* **What you are asked to do**: The records underneath are to be repeated exactly, with the pictures left out.

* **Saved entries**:
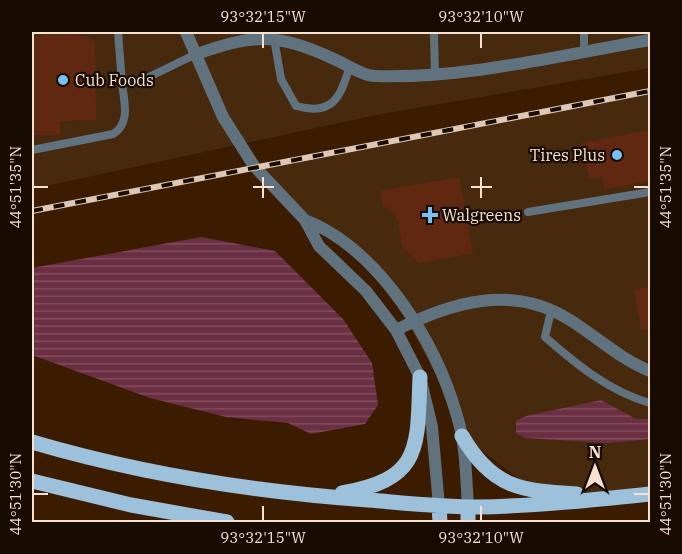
<svg xmlns="http://www.w3.org/2000/svg" width="682" height="554" viewBox="0 0 682 554" font-family="'IBM Plex Serif',serif">
	<style>
		.built { fill: #472a0e }
		.water { fill: url(#water-rules) }
		.building { fill: #602811 }
		.lines { fill: none; stroke-linecap: round; stroke-linejoin: round }
		.service { stroke: #61727f; stroke-width: 8 }
		.minor { stroke: #61727f; stroke-width: 12 }
		.tertiary { stroke: #61727f; stroke-width: 12 }
		.primary { stroke: #9dc0db; stroke-width: 15 }
		.rail-casing { stroke: #dec8b5; stroke-width: 6 }
		.rail { stroke: #180b02; stroke-width: 4; stroke-dasharray: 11; stroke-linecap: butt }
		.ticks { fill: none; stroke: #f7e2d1; stroke-width: 2 }
		.poi-dot { fill: #75c0f6; stroke: #180b02; stroke-width: 2 }
		.labels { text-anchor: middle; stroke-width: 4.5; stroke-linejoin: round; paint-order: stroke }
		.poi-label { font-size: 16px; fill: #f7e2d1; stroke: #180b02; text-anchor: start }
		.neatline { fill: none; stroke: #f7e2d1; stroke-width: 2 }
		.ticks-label { font-size: 15px; text-anchor: middle; fill: #f7e2d1 }
	</style>
	<defs>
		<pattern id="water-rules" width="6" height="5" patternUnits="userSpaceOnUse" patternTransform="scale(1.5)"><rect width="6" height="5" fill="#6b2f43"/><path d="M0 2.5h6" fill="none" stroke="#814d5d"/></pattern>
	</defs>
	<rect width="100%" height="100%" fill="#3b1c00"/>
	<path class="built" d="M 32,32 L 650,32 L 650,68 L 381,114 L 32,189 Z
		M 650,92 L 650,494 L 536,491 L 462,436 L 455,411 L 390,289 L 351,248 L 305,220 L 254,166 Z"/>
	<path class="water" d="M 201,237 L 275,251 L 343,319 L 372,363 L 378,405 L 365,424 L 311,434 L 288,423 L 226,417 L 150,398 L 32,355 L 32,268 Z
		M 601,400 L 636,419 L 650,419 L 650,439 L 608,443 L 525,438 L 516,433 L 516,421 L 526,416 Z"/>
	<path class="building" d="M 79,33 L 79,36 L 87,36 L 91,41 L 95,40 L 96,120 L 60,121 L 61,135 L 32,135 L 32,37 L 41,37 L 41,34 Z
		M 650,130 L 650,167 L 648,167 L 650,181 L 605,189 L 602,177 L 589,179 L 582,143 Z
		M 459,177 L 473,253 L 419,263 L 402,246 L 398,221 L 388,207 L 383,208 L 380,191 Z
		M 650,287 L 650,328 L 641,330 L 634,290 Z"/>
	<g class="lines">
		<path class="service" d="M 118,32 L 122,83 L 147,78 L 194,55
			M 434,32 L 435,75
			M 584,32 L 584,51
			M 274,38 L 281,79 L 296,106 C 333,116 340,98 350,66
			M 32,150 L 113,134 C 131,123 124,101 122,83
			M 528,212 L 650,192
			M 551,311 L 545,337 C 576,364 610,392 650,403"/>
		<path class="minor" d="M 194,55 C 253,34 275,32 334,59 C 346,64 362,76 375,76 C 467,79 560,55 650,40"/>
		<path class="tertiary" d="M 186,32 L 223,117 L 254,166 L 305,220 L 319,246 L 366,291 L 396,330 L 420,377 L 432,427 L 439,506
			M 305,220 C 379,249 436,342 457,416 C 466,445 466,477 468,507
			M 396,330 C 450,303 512,283 570,320 C 597,337 620,359 650,371"/>
		<path class="primary" d="M 462,436 C 492,488 521,491 577,494
			M 32,442 C 141,474 255,492 368,500 C 405,503 441,507 478,507 C 535,506 593,500 650,494
			M 32,481 L 131,505 L 227,522
			M 342,493 C 423,479 417,447 420,377
			M 439,506 L 440,522
			M 468,507 L 468,522"/>
		<defs>
			<path id="rail" d="M 32,211 L 650,91"/>
		</defs>
		<use href="#rail" class="rail-casing"/>
		<use href="#rail" class="rail"/>
	</g>
	<path class="ticks" d="M 263,33 L 263,48M 481,33 L 481,48M 263,177 L 263,198M 481,177 L 481,198M 33,187 L 48,187M 253,187 L 274,187M 471,187 L 492,187M 634,187 L 649,187M 33,494 L 48,494M 634,494 L 649,494M 263,506 L 263,521M 481,506 L 481,521"/>
	<g class="poi-dot">
		<circle cx="63" cy="80" r="6"/>
		<circle cx="617" cy="155" r="6"/>
		<path d="M427 206h6v6h6v6h-6v6h-6v-6h-6v-6h6z"/>
	</g>
	<g class="labels">
		<g class="poi-label">
			<text x="75" y="86">Cub Foods</text>
			<text x="605" y="161" text-anchor="end">Tires Plus</text>
			<text x="442" y="221">Walgreens</text>
		</g>
	</g>
	<rect width="682" height="554" fill="none" stroke="#180b02" stroke-width="66"/>
	<g transform="translate(595 467)" stroke="#180b02" stroke-width="4.5" paint-order="stroke">
	<path d="M0-4.5L10 22L0 15L-10 22Z" fill="#f7e2d1"/>
	<text y="-9" font-size="16" font-weight="bold" text-anchor="middle" fill="#f7e2d1">N</text>
	</g>
	<rect x="33" y="33" width="616" height="488" class="neatline"/>
	<g class="ticks-label">
		<text x="263" y="22">93°32'15"W</text>
		<text x="481" y="22">93°32'10"W</text>
		<text transform="translate(16 187) rotate(-90)" y="5">44°51'35"N</text>
		<text transform="translate(666 187) rotate(-90)" y="5">44°51'35"N</text>
		<text transform="translate(16 494) rotate(-90)" y="5">44°51'30"N</text>
		<text transform="translate(666 494) rotate(-90)" y="5">44°51'30"N</text>
		<text x="263" y="543">93°32'15"W</text>
		<text x="481" y="543">93°32'10"W</text>
	</g>
</svg>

* **Reply**:
<svg xmlns="http://www.w3.org/2000/svg" width="682" height="554" viewBox="0 0 682 554" font-family="'IBM Plex Serif',serif">
	<style>
		.built { fill: #472a0e }
		.water { fill: url(#water-rules) }
		.building { fill: #602811 }
		.lines { fill: none; stroke-linecap: round; stroke-linejoin: round }
		.service { stroke: #61727f; stroke-width: 8 }
		.minor { stroke: #61727f; stroke-width: 12 }
		.tertiary { stroke: #61727f; stroke-width: 12 }
		.primary { stroke: #9dc0db; stroke-width: 15 }
		.rail-casing { stroke: #dec8b5; stroke-width: 6 }
		.rail { stroke: #180b02; stroke-width: 4; stroke-dasharray: 11; stroke-linecap: butt }
		.ticks { fill: none; stroke: #f7e2d1; stroke-width: 2 }
		.poi-dot { fill: #75c0f6; stroke: #180b02; stroke-width: 2 }
		.labels { text-anchor: middle; stroke-width: 4.5; stroke-linejoin: round; paint-order: stroke }
		.poi-label { font-size: 16px; fill: #f7e2d1; stroke: #180b02; text-anchor: start }
		.neatline { fill: none; stroke: #f7e2d1; stroke-width: 2 }
		.ticks-label { font-size: 15px; text-anchor: middle; fill: #f7e2d1 }
	</style>
	<defs>
		<pattern id="water-rules" width="6" height="5" patternUnits="userSpaceOnUse" patternTransform="scale(1.5)"><rect width="6" height="5" fill="#6b2f43"/><path d="M0 2.5h6" fill="none" stroke="#814d5d"/></pattern>
	</defs>
	<rect width="100%" height="100%" fill="#3b1c00"/>
	<path class="built" d="M 32,32 L 650,32 L 650,68 L 381,114 L 32,189 Z
		M 650,92 L 650,494 L 536,491 L 462,436 L 455,411 L 390,289 L 351,248 L 305,220 L 254,166 Z"/>
	<path class="water" d="M 201,237 L 275,251 L 343,319 L 372,363 L 378,405 L 365,424 L 311,434 L 288,423 L 226,417 L 150,398 L 32,355 L 32,268 Z
		M 601,400 L 636,419 L 650,419 L 650,439 L 608,443 L 525,438 L 516,433 L 516,421 L 526,416 Z"/>
	<path class="building" d="M 79,33 L 79,36 L 87,36 L 91,41 L 95,40 L 96,120 L 60,121 L 61,135 L 32,135 L 32,37 L 41,37 L 41,34 Z
		M 650,130 L 650,167 L 648,167 L 650,181 L 605,189 L 602,177 L 589,179 L 582,143 Z
		M 459,177 L 473,253 L 419,263 L 402,246 L 398,221 L 388,207 L 383,208 L 380,191 Z
		M 650,287 L 650,328 L 641,330 L 634,290 Z"/>
	<g class="lines">
		<path class="service" d="M 118,32 L 122,83 L 147,78 L 194,55
			M 434,32 L 435,75
			M 584,32 L 584,51
			M 274,38 L 281,79 L 296,106 C 333,116 340,98 350,66
			M 32,150 L 113,134 C 131,123 124,101 122,83
			M 528,212 L 650,192
			M 551,311 L 545,337 C 576,364 610,392 650,403"/>
		<path class="minor" d="M 194,55 C 253,34 275,32 334,59 C 346,64 362,76 375,76 C 467,79 560,55 650,40"/>
		<path class="tertiary" d="M 186,32 L 223,117 L 254,166 L 305,220 L 319,246 L 366,291 L 396,330 L 420,377 L 432,427 L 439,506
			M 305,220 C 379,249 436,342 457,416 C 466,445 466,477 468,507
			M 396,330 C 450,303 512,283 570,320 C 597,337 620,359 650,371"/>
		<path class="primary" d="M 462,436 C 492,488 521,491 577,494
			M 32,442 C 141,474 255,492 368,500 C 405,503 441,507 478,507 C 535,506 593,500 650,494
			M 32,481 L 131,505 L 227,522
			M 342,493 C 423,479 417,447 420,377
			M 439,506 L 440,522
			M 468,507 L 468,522"/>
		<defs>
			<path id="rail" d="M 32,211 L 650,91"/>
		</defs>
		<use href="#rail" class="rail-casing"/>
		<use href="#rail" class="rail"/>
	</g>
	<path class="ticks" d="M 263,33 L 263,48M 481,33 L 481,48M 263,177 L 263,198M 481,177 L 481,198M 33,187 L 48,187M 253,187 L 274,187M 471,187 L 492,187M 634,187 L 649,187M 33,494 L 48,494M 634,494 L 649,494M 263,506 L 263,521M 481,506 L 481,521"/>
	<g class="poi-dot">
		<circle cx="63" cy="80" r="6"/>
		<circle cx="617" cy="155" r="6"/>
		<path d="M427 206h6v6h6v6h-6v6h-6v-6h-6v-6h6z"/>
	</g>
	<g class="labels">
		<g class="poi-label">
			<text x="75" y="86">Cub Foods</text>
			<text x="605" y="161" text-anchor="end">Tires Plus</text>
			<text x="442" y="221">Walgreens</text>
		</g>
	</g>
	<rect width="682" height="554" fill="none" stroke="#180b02" stroke-width="66"/>
	<g transform="translate(595 467)" stroke="#180b02" stroke-width="4.5" paint-order="stroke">
	<path d="M0-4.5L10 22L0 15L-10 22Z" fill="#f7e2d1"/>
	<text y="-9" font-size="16" font-weight="bold" text-anchor="middle" fill="#f7e2d1">N</text>
	</g>
	<rect x="33" y="33" width="616" height="488" class="neatline"/>
	<g class="ticks-label">
		<text x="263" y="22">93°32'15"W</text>
		<text x="481" y="22">93°32'10"W</text>
		<text transform="translate(16 187) rotate(-90)" y="5">44°51'35"N</text>
		<text transform="translate(666 187) rotate(-90)" y="5">44°51'35"N</text>
		<text transform="translate(16 494) rotate(-90)" y="5">44°51'30"N</text>
		<text transform="translate(666 494) rotate(-90)" y="5">44°51'30"N</text>
		<text x="263" y="543">93°32'15"W</text>
		<text x="481" y="543">93°32'10"W</text>
	</g>
</svg>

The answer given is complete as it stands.